Girls Rock Their Math Tests When They Aren’t Being Plagued By Sexist Math Anxiety

Brave may have told a new generation of little girls that they could accomplish anything, but where a bow and arrow aren’t concerned, little ladies are still struggling — in math class. It would seem that even when parents aren’t inadvertently setting their daughters up for a disadvantage in numbers, modern math teachers are operating under the assumption that girls just can’t hack that geometry. Another new study affirms that even though girls can certainly hold their on math exams, their test scores can sink faster than that annoying boat in all those word problems due to anxiety.

Cambridge University researchers reportedly studied 433 British secondary school children to discern if math anxiety impacts the performance of both boys and girls. After controlling for test anxiety, researchers learned that girls generally do just fine. But when they panic, they panic hard:

The investigators found children with higher mathematics anxiety have a lower mathematics performance, but girls showed higher levels of mathematics anxiety than boys and it was a significant indicator of their performance. The fact that there were no gender differences in maths performance despite higher mathematics anxiety in girls could suggest that girls could have the potential to perform better in mathematics were it not for higher levels of anxiety.

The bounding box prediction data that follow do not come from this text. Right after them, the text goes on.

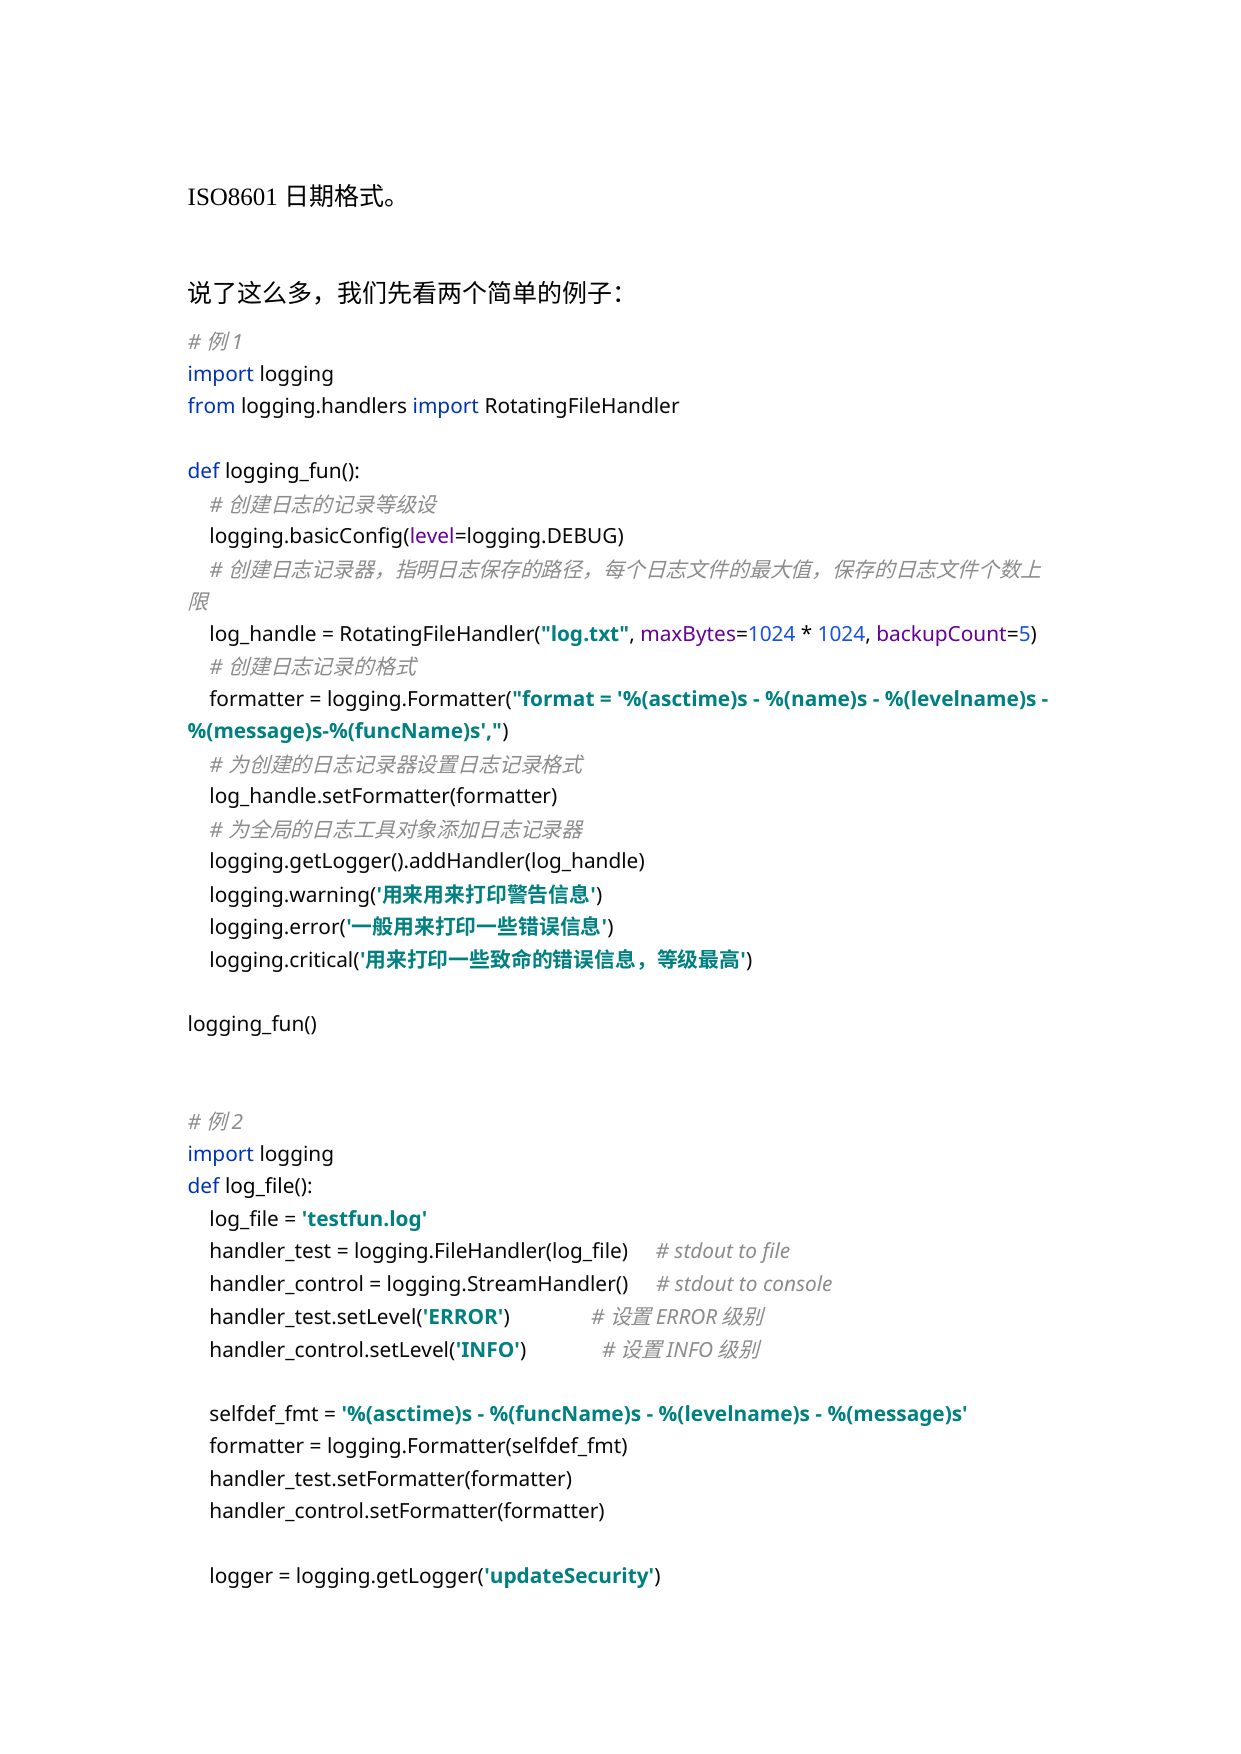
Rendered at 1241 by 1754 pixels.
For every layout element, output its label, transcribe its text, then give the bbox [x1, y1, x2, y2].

text import logging from logging.handlers import RotatingFileHandler def logging_fun(): # 创建日志的记录等级设 logging.basicConfig(level=logging.DEBUG) # 创建日志记录器，指明日志保存的路径，每个日志文件的最大值，保存的日志文件个数上限 log_handle = RotatingFileHandler("log.txt", maxBytes=1024 * 1024, backupCount=5) # 创建日志记录的格式 formatter = logging.Formatter("format = '%(asctime)s - %(name)s - %(levelname)s - %(message)s-%(funcName)s',") [187, 357, 1053, 747]
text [187, 162, 1053, 227]
text # 为创建的日志记录器设置日志记录格式 log_handle.setFormatter(formatter) # 为全局的日志工具对象添加日志记录器 logging.getLogger().addHandler(log_handle) logging.warning('用来用来打印警告信息') logging.error('一般用来打印一些错误信息') logging.critical('用来打印一些致命的错误信息，等级最高') logging_fun() [187, 747, 1053, 1039]
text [187, 1137, 1053, 1592]
text # 例1 [187, 324, 1053, 357]
text 说了这么多，我们先看两个简单的例子： [187, 259, 1053, 324]
text # 例2 [187, 1104, 1053, 1137]
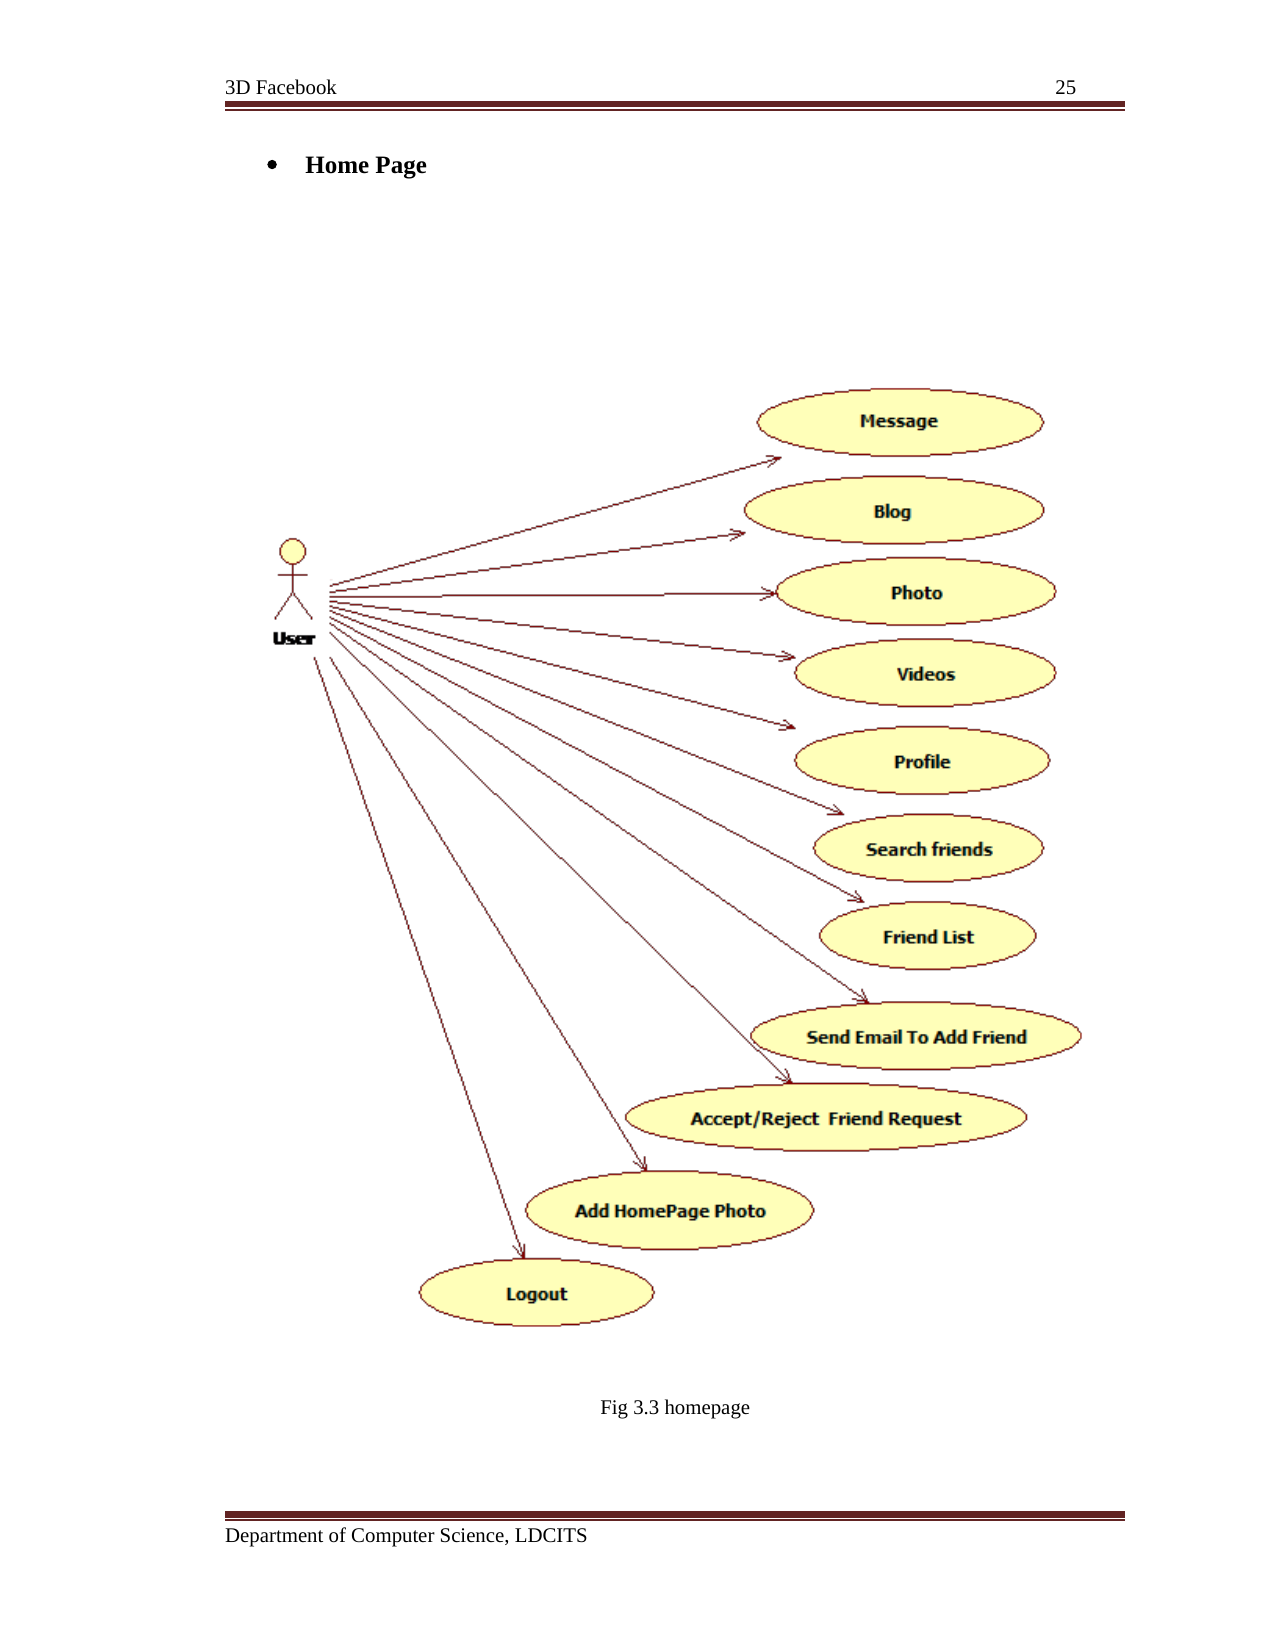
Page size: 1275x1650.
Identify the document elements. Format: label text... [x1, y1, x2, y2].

picture [225, 213, 1115, 1360]
list Home Page [268, 150, 1125, 179]
text Fig 3.3 homepage [225, 1395, 1125, 1419]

Anxiety otherwise tanking girls’ math scores highlights the cultural problem we seem to even subconsciously maintain between ladies and math, from mothers “transmitting” their anxiety to their daughters to other researchers stumbling upon severe gender stereotyping by parents. Little boys meanwhile generally get familiar with numbers from a very young age, getting encouragement and therefore confidence. Yet a little girl can’t even walk into a department store without encountering a suggestion that she sucks at math because she’s a lady.